Chip’in aktardığına nazaran Kepler-725c, kütlesi Dünya’dan büyük lakin Uranüs ve Neptün üzere buz devlerinden daha küçük olduğu için bir “süper Dünya” olarak tanımlanıyor. Araştırmalara nazaran, Kepler-725c’nin yüzeyi büyük olasılıkla okyanuslarla kaplı ve karasal alanlar içeren kayalık bir gezegen. Lakin, gezegenin su dünyası olma ihtimali de göz arkası edilmiyor. Bu gezegenin yıldızı etrafındaki bir cinsini 207,5 günde tamamladığı belirtiliyor, yani bir yılı Dünya’dan daha kısa. Ayrıyeten, eksen farklılıkları nedeniyle, Kepler-725c’nin yıldızından aldığı güneş radyasyonu, Dünya’nın aldığı radyasyonun yaklaşık 1,4 katı kadar. Buna karşın, bu durum gezegenin yüzeyinde ömür mümkünlüğünü ortadan kaldırmıyor.
Yıldızına olan uzaklığı değişiyor
Kepler-725c’nin yörüngesi, epeyce farklı bir özellik taşıyor. Gezegenin yıldızına olan uzaklığı sabit değil ve yıl boyunca değerli ölçüde değişiyor. Bu gezegenin yer aldığı sistemde, Kepler-725 ismi verilen bir yıldız bulunuyor. Bu yıldız, Güneş’ten çok daha genç bir yapıya sahip ve sadece 1,6 milyar yaşında. Birebir sistemde Kepler-725b olarak bilinen diğer bir gezegen de yer alıyor; bu gezegen, 39,64 günde bir cinsini tamamlayan bir gaz devi olarak tanımlanıyor.
Kepler-725 yıldız sistemi, ismini 2009 yılında başlatılan ve 2018 yılında çalışmalarını sonlandıran Kepler uzay teleskobundan alıyor. Kepler, Dünya büyüklüğündeki gezegenleri öteki yıldızların etrafında arayan öncü bir misyon olarak öne çıkmıştı. Birden fazla ötegezegen, yıldızların önünden geçerken ışıklarındaki azalmayı ölçen geçiş metoduyla keşfedilir.

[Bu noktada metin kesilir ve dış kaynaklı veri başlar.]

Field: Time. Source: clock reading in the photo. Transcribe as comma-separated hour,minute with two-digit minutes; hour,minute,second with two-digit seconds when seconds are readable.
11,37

Fakat Kepler-725c, farklı bir keşif usulü olan “Geçiş Vakti Varyasyonu (TTV)” tekniğiyle bulundu. Bu usul, bilinen bir gezegenin (Kepler-725b) geçiş vakitlerindeki küçük düzensizlikleri tahlil ederek yeni gezegenlerin varlığını ortaya çıkarıyor.
TTV yolu, bilhassa uzun yörünge devrine sahip ve öteki sistemlerle keşfi güç olan küçük gezegenler için hayli uygun bir teknik olarak görülüyor. Kepler-725b’nin sinyalleri incelenerek, Kepler-725c’nin kütlesi ve yörüngesi hakkında değerli datalar elde edildi. Bu keşif, tıpkı vakitte Güneş gibisi bir yıldızın yaşanabilir bölgesindeki bir gezegenin TTV formülüyle birinci sefer tespit edilmesi manasına geliyor.
Kepler-725c, “Hycean gezegenleri” ismi verilen yeni bir potansiyel yaşanabilir üstün Dünya sınıfına dahil olabilir. Bu gezegenlerin, okyanuslarla kaplı geniş alanlara ve hidrojen açısından güçlü atmosferlere sahip olabilecekleri düşünülüyor. Araştırmacılar, bu keşifle, kozmosta ömür arayışını daha da genişleten değerli bir adım atıldığını söz ediyorlar.
Araştırma, Nature Astronomy mecmuasında yayınlandı.